Text extracted page by page
☆ ☆ ☆ ☆

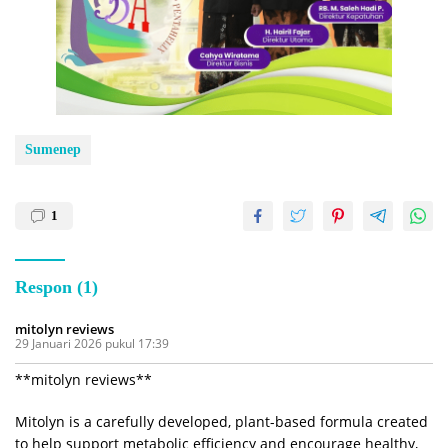
Sumenep
1
Respon (1)
mitolyn reviews
29 Januari 2026 pukul 17:39
**mitolyn reviews**
Mitolyn is a carefully developed, plant-based formula created
to help support metabolic efficiency and encourage healthy,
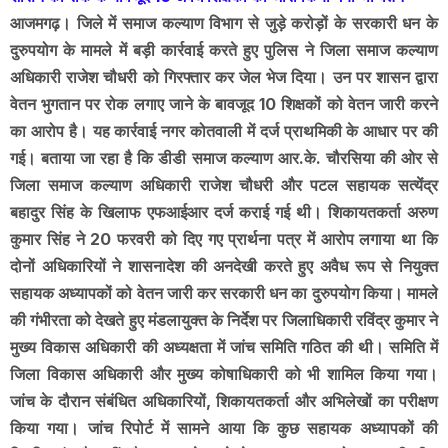
आजमगढ़। जिले में समाज कल्याण विभाग से जुड़े करोड़ों के सरकारी धन के
दुरुपयोग के मामले में बड़ी कार्रवाई करते हुए पुलिस ने जिला समाज कल्याण
अधिकारी राजेश चौधरी को गिरफ्तार कर जेल भेज दिया। उन पर शासन द्वारा
वेतन भुगतान पर रोक लगाए जाने के बावजूद 10 शिक्षकों को वेतन जारी करने
का आरोप है। यह कार्रवाई नगर कोतवाली में दर्ज प्राथमिकी के आधार पर की
गई। बताया जा रहा है कि डीडी समाज कल्याण आर.के. चौरसिया की ओर से
जिला समाज कल्याण अधिकारी राजेश चौधरी और पटल सहायक सत्येंद्र
बहादुर सिंह के खिलाफ एफआईआर दर्ज कराई गई थी। शिकायतकर्ता अरुण
कुमार सिंह ने 20 फरवरी को दिए गए प्रार्थना पत्र में आरोप लगाया था कि
दोनों अधिकारियों ने शासनादेश की अनदेखी करते हुए अवैध रूप से नियुक्त
सहायक अध्यापकों को वेतन जारी कर सरकारी धन का दुरुपयोग किया। मामले
की गंभीरता को देखते हुए मंडलायुक्त के निर्देश पर जिलाधिकारी रविंद्र कुमार ने
मुख्य विकास अधिकारी की अध्यक्षता में जांच समिति गठित की थी। समिति में
जिला विकास अधिकारी और मुख्य कोषाधिकारी को भी शामिल किया गया।
जांच के दौरान संबंधित अधिकारियों, शिकायतकर्ता और अभिलेखों का परीक्षण
किया गया। जांच रिपोर्ट में सामने आया कि कुछ सहायक अध्यापकों की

☆ ☆ ☆ ☆

JOB ITEM: Set down the text lines from every record above word for word, leaving the pictures out.

EXPECTED ANSWER:
Sumenep
1
Respon (1)
mitolyn reviews
29 Januari 2026 pukul 17:39
**mitolyn reviews**
Mitolyn is a carefully developed, plant-based formula created
to help support metabolic efficiency and encourage healthy,
आजमगढ़। जिले में समाज कल्याण विभाग से जुड़े करोड़ों के सरकारी धन के
दुरुपयोग के मामले में बड़ी कार्रवाई करते हुए पुलिस ने जिला समाज कल्याण
अधिकारी राजेश चौधरी को गिरफ्तार कर जेल भेज दिया। उन पर शासन द्वारा
वेतन भुगतान पर रोक लगाए जाने के बावजूद 10 शिक्षकों को वेतन जारी करने
का आरोप है। यह कार्रवाई नगर कोतवाली में दर्ज प्राथमिकी के आधार पर की
गई। बताया जा रहा है कि डीडी समाज कल्याण आर.के. चौरसिया की ओर से
जिला समाज कल्याण अधिकारी राजेश चौधरी और पटल सहायक सत्येंद्र
बहादुर सिंह के खिलाफ एफआईआर दर्ज कराई गई थी। शिकायतकर्ता अरुण
कुमार सिंह ने 20 फरवरी को दिए गए प्रार्थना पत्र में आरोप लगाया था कि
दोनों अधिकारियों ने शासनादेश की अनदेखी करते हुए अवैध रूप से नियुक्त
सहायक अध्यापकों को वेतन जारी कर सरकारी धन का दुरुपयोग किया। मामले
की गंभीरता को देखते हुए मंडलायुक्त के निर्देश पर जिलाधिकारी रविंद्र कुमार ने
मुख्य विकास अधिकारी की अध्यक्षता में जांच समिति गठित की थी। समिति में
जिला विकास अधिकारी और मुख्य कोषाधिकारी को भी शामिल किया गया।
जांच के दौरान संबंधित अधिकारियों, शिकायतकर्ता और अभिलेखों का परीक्षण
किया गया। जांच रिपोर्ट में सामने आया कि कुछ सहायक अध्यापकों की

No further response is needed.